Seit 1991 betreibt die Gemeinnützige Gesellschaft für ambulante und stationäre Altenhilfe (GFA) mbH in Tholey ein Seniorenheim mit 63 Plätzen. Dieses entspricht aber nicht mehr den modernen Standards. Darum plant das Unternehmen einen Neubau in der Nähe des bisherigen Standorts beim Feuerwehrgerätehaus.

Die entsprechenden Planungen, die GFA-Geschäftsführer Christoph Loré und Architekt Heiner Monzel vom gleichnamigen Planungsbüro in der jüngsten Gemeinderatssitzung vorstellten, wurden von den Ratsmitgliedern zustimmend zur Kenntnis genommen.

Laut Christoph Loré soll der Neubau etwa 75 Zimmer für pflegebedürftige Menschen mit jeweils etwa 14 Quadratmetren Fläche bekommen. Die Räume sollen Wohngruppencharakter enthalten.

Hinzu kommen eine zentrale Waschküche, eine Küche (die eventuell auch den GFA-Standort in Eppelborn mitversorgen soll), Gemeinschaftsräume, Multifunktionsräume sowie eine Außenanlage und Stellplätze für Fahrzeuge.

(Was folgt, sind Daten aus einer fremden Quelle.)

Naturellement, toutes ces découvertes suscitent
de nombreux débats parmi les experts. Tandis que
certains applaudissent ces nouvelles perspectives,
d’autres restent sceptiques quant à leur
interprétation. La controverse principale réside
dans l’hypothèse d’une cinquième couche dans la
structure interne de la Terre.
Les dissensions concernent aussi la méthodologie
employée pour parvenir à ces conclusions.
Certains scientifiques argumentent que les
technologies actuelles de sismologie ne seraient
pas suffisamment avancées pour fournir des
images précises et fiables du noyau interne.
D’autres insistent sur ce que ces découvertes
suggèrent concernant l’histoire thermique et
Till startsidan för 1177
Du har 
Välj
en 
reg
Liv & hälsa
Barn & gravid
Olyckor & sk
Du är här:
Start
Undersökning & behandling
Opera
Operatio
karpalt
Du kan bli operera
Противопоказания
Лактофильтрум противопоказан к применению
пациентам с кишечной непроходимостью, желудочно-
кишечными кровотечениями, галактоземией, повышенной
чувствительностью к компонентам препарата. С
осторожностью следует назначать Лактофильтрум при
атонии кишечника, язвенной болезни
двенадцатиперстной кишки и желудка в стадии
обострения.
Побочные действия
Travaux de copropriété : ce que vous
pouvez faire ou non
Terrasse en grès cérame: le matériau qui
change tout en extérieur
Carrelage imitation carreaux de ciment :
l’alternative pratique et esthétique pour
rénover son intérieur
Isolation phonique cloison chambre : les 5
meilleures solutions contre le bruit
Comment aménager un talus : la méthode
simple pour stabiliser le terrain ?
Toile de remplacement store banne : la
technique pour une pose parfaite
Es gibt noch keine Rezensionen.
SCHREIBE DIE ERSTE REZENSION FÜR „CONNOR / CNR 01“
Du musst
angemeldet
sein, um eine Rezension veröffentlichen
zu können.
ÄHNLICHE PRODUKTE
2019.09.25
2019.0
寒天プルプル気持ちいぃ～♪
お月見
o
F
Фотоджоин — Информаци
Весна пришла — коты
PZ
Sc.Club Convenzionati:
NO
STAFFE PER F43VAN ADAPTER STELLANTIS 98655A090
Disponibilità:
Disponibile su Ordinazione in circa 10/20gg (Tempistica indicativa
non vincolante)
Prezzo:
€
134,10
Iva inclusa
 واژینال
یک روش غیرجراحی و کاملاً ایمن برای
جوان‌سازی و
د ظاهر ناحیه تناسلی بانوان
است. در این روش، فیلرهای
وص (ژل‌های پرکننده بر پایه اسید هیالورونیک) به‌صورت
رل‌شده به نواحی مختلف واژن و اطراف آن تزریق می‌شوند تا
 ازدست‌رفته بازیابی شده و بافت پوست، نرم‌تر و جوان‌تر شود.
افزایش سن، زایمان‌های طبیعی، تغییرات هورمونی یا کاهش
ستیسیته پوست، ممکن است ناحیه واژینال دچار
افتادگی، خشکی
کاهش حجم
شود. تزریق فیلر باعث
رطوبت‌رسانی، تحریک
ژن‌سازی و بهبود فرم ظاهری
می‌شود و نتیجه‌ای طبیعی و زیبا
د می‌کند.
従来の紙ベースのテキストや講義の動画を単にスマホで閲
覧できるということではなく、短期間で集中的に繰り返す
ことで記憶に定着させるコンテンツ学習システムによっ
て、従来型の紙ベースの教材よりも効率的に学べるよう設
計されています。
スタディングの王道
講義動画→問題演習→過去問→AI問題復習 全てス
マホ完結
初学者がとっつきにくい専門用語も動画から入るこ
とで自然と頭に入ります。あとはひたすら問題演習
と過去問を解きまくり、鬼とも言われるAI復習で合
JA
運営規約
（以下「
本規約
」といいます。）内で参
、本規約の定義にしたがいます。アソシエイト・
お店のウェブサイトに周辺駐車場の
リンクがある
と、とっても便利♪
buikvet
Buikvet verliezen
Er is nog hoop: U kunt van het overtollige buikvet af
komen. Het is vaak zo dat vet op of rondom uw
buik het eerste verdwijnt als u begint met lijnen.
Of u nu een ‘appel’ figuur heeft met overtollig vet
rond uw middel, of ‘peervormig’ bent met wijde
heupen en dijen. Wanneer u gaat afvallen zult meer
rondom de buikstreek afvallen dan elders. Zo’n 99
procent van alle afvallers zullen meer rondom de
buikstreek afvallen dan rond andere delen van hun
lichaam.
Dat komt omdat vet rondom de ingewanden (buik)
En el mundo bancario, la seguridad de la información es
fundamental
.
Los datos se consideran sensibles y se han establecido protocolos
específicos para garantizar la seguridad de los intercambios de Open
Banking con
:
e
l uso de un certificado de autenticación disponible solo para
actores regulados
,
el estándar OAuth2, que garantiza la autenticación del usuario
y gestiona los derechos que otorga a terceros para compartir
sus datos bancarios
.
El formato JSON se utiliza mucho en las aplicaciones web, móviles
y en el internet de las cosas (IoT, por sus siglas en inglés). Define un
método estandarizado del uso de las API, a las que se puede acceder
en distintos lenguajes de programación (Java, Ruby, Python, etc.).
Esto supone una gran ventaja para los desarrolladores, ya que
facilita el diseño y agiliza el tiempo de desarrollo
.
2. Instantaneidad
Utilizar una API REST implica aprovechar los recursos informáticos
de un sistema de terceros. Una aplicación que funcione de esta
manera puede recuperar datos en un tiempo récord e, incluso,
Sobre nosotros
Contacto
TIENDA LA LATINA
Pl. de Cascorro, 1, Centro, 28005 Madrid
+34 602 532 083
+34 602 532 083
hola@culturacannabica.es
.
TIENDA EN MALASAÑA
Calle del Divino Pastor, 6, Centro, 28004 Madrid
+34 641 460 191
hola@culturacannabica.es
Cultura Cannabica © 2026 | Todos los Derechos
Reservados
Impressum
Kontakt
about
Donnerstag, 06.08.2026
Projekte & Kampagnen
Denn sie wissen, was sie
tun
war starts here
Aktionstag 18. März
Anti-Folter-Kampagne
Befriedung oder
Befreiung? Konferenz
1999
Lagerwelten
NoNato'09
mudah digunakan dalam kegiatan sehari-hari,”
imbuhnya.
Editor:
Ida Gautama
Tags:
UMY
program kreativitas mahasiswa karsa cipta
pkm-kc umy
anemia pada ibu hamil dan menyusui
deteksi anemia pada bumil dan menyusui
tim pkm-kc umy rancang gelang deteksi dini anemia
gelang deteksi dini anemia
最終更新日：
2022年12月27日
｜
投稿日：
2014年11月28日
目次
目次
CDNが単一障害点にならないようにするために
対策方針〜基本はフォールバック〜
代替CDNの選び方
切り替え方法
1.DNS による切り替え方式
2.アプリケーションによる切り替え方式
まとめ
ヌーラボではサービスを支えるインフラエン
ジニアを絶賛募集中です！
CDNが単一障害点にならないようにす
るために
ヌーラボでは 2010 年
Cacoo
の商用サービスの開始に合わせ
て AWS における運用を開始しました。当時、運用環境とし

Das Personal der Einrichtung soll nach dem Umzug in den Neubau von derzeit 60 bis 65 Beschäftigten auf etwa 80 bis 90 aufgestockt werden.

Das bisherige Gebäude in der Jahnstraße soll nach Auskünften Lorés weiterhin von der GFA genutzt werden. Angedacht sind hier Plätze für betreutes Wohnen und Tagespflege oder Apartments für ältere Menschen.

Bürgermeister Andreas Maldener dankte der GFA für die gute Zusammenarbeit in den zurückliegenden Jahren und auch bei der Planung des Neubaus. Zur Schaffung von Baurecht müsse nun ein entsprechender Bebauungsplan aufgestellt werden. Der Auftrag hierzu wurde bereits zu Kosten in Höhe von 10.000 Euro an die Kernplan Gesellschaft für Städtebau und Kommunikation mbH, Illingen, erteilt. Die Kosten werden nach Durchführung des Verfahrens durch die GFA erstattet.

Bis zur kompletten Realisierung des Projektes werden nach Schätzungen von Christoph Loré etwa drei bis fünf Jahre vergehen.

Die Gemeinnützige Gesellschaft für ambulante und stationäre Altenhilfe (GFA) mbH ist eine hundertprozentige Tochtergesellschaft des Deutschen Paritätischen Wohlfahrtsverbandes Landesverband Rheinland-Pfalz/Saarland e.V. (DPWV) und der Stiftung Parität, beide mit Sitz in Saarbrücken.